** Opening ENTRIES SHOWN block **
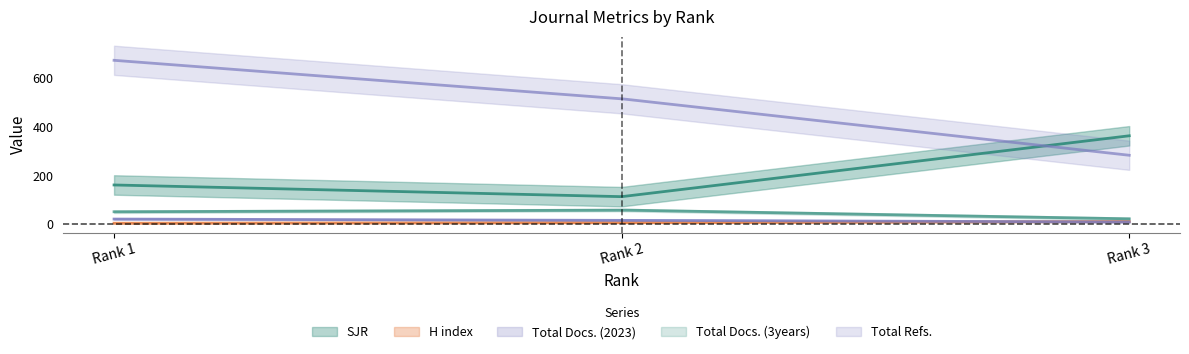

Which series has the largest range (max minus min)?

Total Refs.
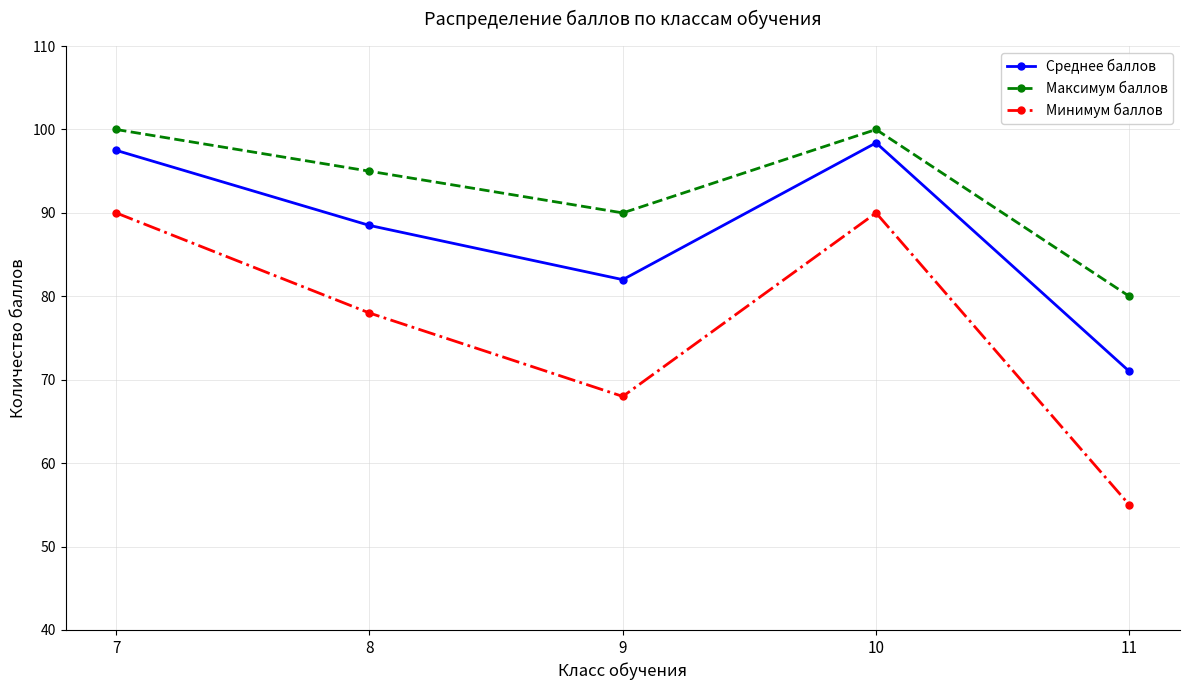

List the series in order of their overall mean, lowest first.

Минимум баллов, Среднее баллов, Максимум баллов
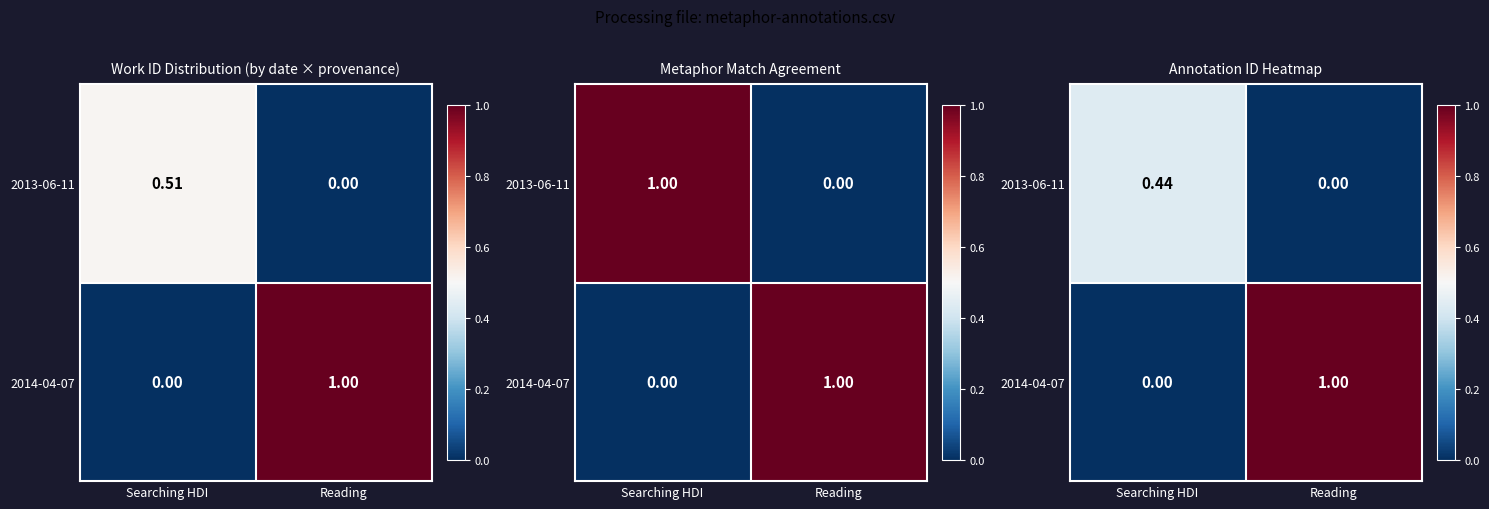

What is the approximate value of 2013-06-11 at Searching HDI?

0.4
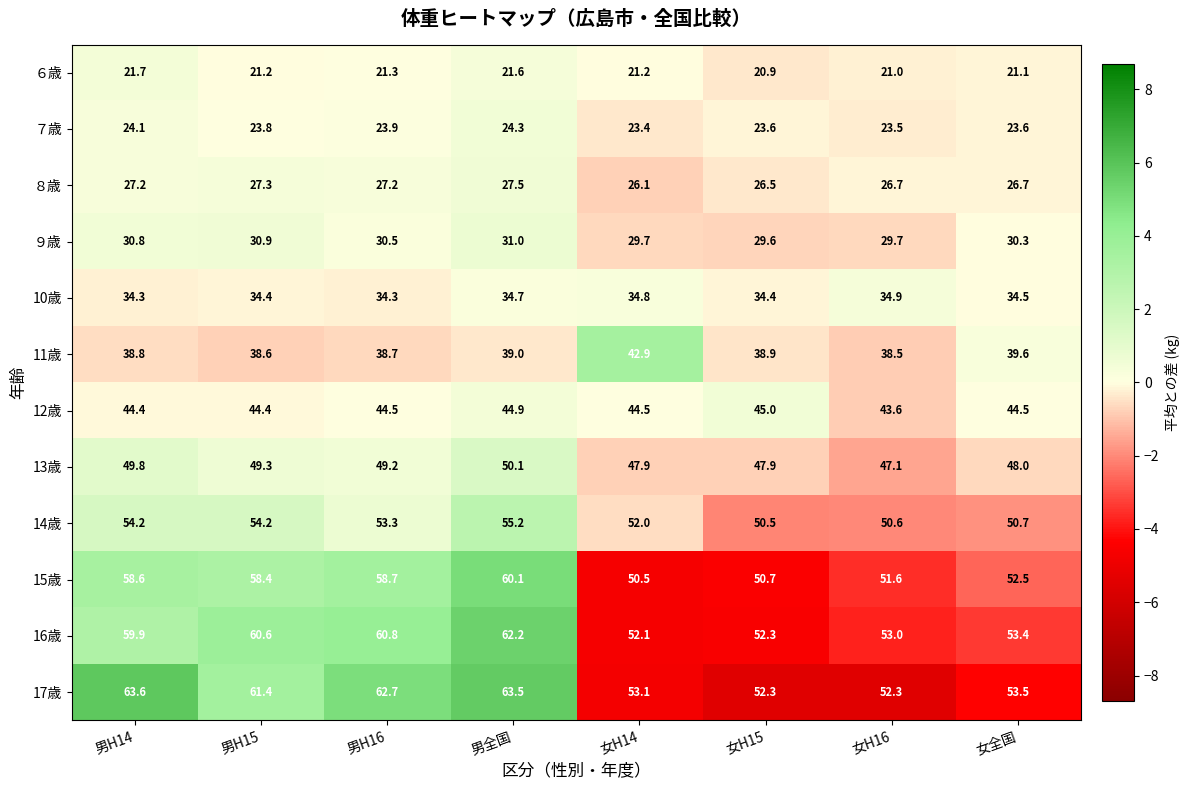

What is the difference between the maximum and minimum values in the 11歳 series?

4.4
** Closing ENTRIES SHOWN block **
*EXERCISE:*
Retype all of the records above word for word, leaving out the pictures.

*TASK RESULT:*
Which series has the largest range (max minus min)?

Total Refs.

List the series in order of their overall mean, lowest first.

Минимум баллов, Среднее баллов, Максимум баллов

What is the approximate value of 2013-06-11 at Searching HDI?

0.4

What is the difference between the maximum and minimum values in the 11歳 series?

4.4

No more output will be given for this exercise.